(Excerpts from a dataset)
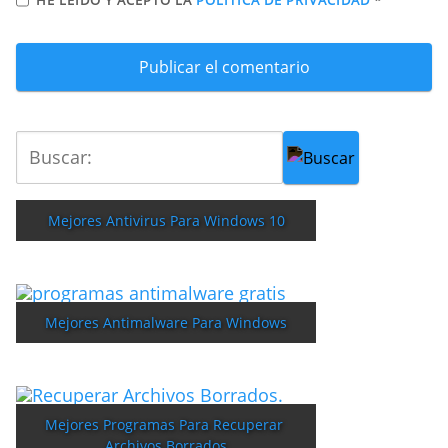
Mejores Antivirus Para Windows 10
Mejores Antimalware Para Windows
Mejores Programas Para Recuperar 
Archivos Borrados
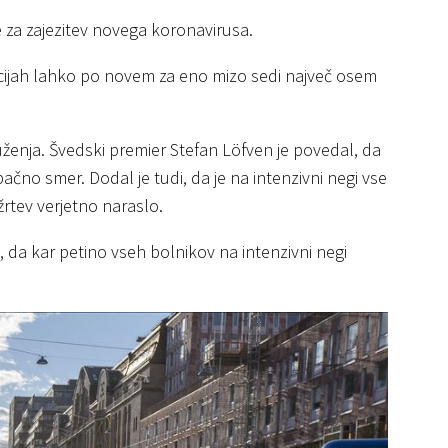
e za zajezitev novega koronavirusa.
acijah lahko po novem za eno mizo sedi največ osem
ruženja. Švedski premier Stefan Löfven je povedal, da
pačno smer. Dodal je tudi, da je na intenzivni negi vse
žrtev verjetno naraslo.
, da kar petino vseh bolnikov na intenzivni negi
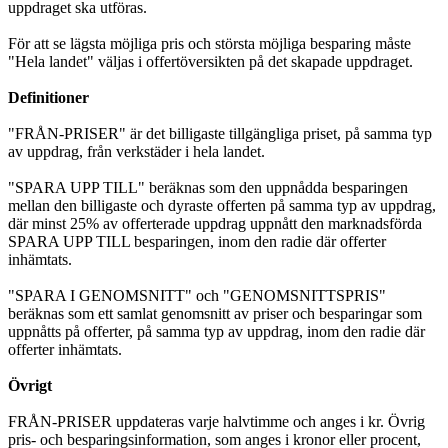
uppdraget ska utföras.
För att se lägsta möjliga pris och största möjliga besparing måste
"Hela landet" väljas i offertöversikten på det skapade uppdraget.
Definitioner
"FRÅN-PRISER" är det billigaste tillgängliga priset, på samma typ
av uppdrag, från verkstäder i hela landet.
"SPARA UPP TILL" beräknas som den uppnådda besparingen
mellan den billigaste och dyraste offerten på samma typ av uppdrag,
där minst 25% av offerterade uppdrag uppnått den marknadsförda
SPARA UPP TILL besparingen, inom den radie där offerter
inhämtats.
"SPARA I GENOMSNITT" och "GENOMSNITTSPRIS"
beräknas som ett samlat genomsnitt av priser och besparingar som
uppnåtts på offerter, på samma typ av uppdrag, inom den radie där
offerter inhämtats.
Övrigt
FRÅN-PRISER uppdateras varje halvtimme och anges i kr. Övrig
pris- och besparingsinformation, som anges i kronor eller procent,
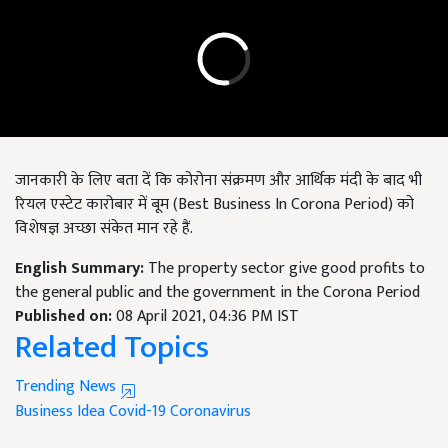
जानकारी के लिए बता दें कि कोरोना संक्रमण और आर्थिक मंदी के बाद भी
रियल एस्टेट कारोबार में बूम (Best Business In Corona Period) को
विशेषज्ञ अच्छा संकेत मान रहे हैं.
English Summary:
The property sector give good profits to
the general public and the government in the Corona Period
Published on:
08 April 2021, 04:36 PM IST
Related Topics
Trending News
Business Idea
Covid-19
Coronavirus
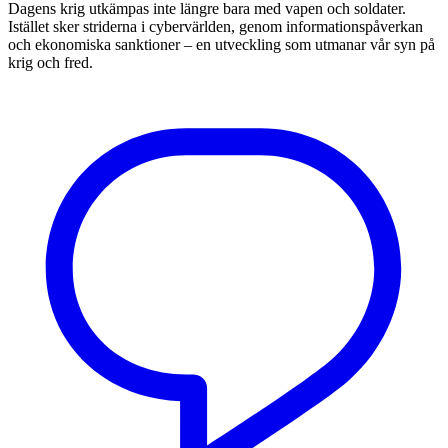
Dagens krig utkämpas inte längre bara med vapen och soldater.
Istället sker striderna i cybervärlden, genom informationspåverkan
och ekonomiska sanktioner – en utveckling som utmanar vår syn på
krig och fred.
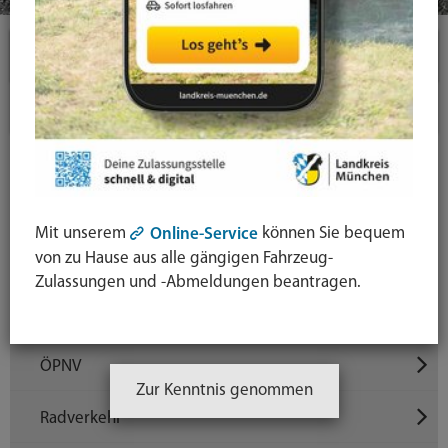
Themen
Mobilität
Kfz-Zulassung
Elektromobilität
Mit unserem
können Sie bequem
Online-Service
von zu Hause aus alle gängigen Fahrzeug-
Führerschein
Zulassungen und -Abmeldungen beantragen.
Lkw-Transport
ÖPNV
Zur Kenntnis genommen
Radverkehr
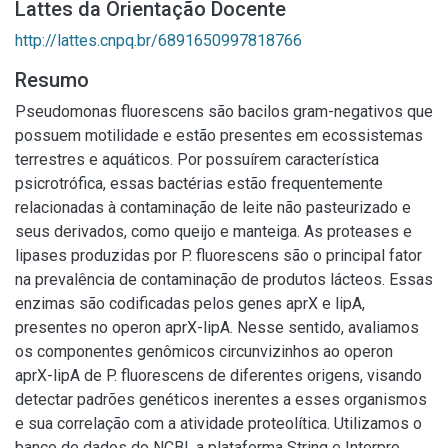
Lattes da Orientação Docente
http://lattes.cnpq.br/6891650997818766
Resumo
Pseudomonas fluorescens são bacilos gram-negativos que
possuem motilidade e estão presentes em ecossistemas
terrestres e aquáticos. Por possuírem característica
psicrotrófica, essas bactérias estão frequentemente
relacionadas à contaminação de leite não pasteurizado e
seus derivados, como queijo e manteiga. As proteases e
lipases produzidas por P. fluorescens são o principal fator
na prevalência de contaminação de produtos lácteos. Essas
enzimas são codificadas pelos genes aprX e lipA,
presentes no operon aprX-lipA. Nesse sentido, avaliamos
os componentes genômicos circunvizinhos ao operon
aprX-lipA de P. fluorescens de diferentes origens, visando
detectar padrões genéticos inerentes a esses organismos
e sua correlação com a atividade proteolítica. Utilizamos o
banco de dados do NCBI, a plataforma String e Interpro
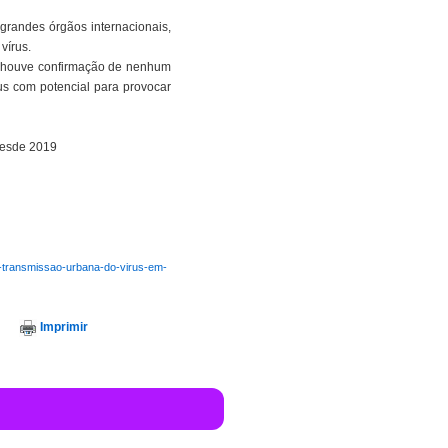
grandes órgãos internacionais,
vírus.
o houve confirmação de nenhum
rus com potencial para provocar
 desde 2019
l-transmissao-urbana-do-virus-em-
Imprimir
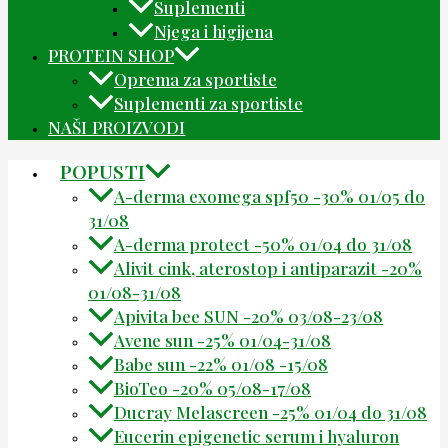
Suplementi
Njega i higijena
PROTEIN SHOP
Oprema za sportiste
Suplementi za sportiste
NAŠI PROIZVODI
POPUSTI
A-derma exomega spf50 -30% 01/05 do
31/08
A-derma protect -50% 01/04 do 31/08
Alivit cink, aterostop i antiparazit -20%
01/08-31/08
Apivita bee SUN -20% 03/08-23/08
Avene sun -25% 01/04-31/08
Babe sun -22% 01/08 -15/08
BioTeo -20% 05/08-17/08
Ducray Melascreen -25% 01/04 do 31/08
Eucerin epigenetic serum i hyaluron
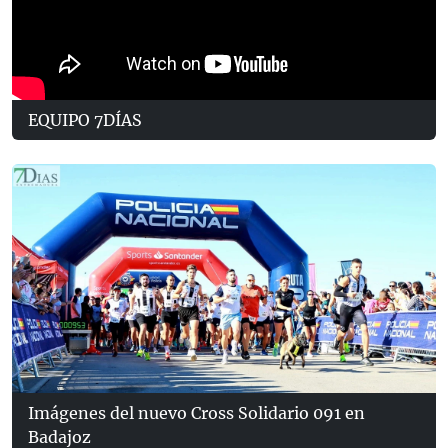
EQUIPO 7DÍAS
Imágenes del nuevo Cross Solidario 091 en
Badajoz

(The task)
The copy should hold only the lines from the one with "Mejores Programas Para Recuperar" through the one with "För att se lägsta", exactly as they stand above. Leave out the pictures.

(Answer to the exercise)
Mejores Programas Para Recuperar 
Archivos Borrados
e za zajezitev novega koronavirusa.
acijah lahko po novem za eno mizo sedi največ osem
ruženja. Švedski premier Stefan Löfven je povedal, da
pačno smer. Dodal je tudi, da je na intenzivni negi vse
žrtev verjetno naraslo.
, da kar petino vseh bolnikov na intenzivni negi
uppdraget ska utföras.
För att se lägsta möjliga pris och största möjliga besparing måste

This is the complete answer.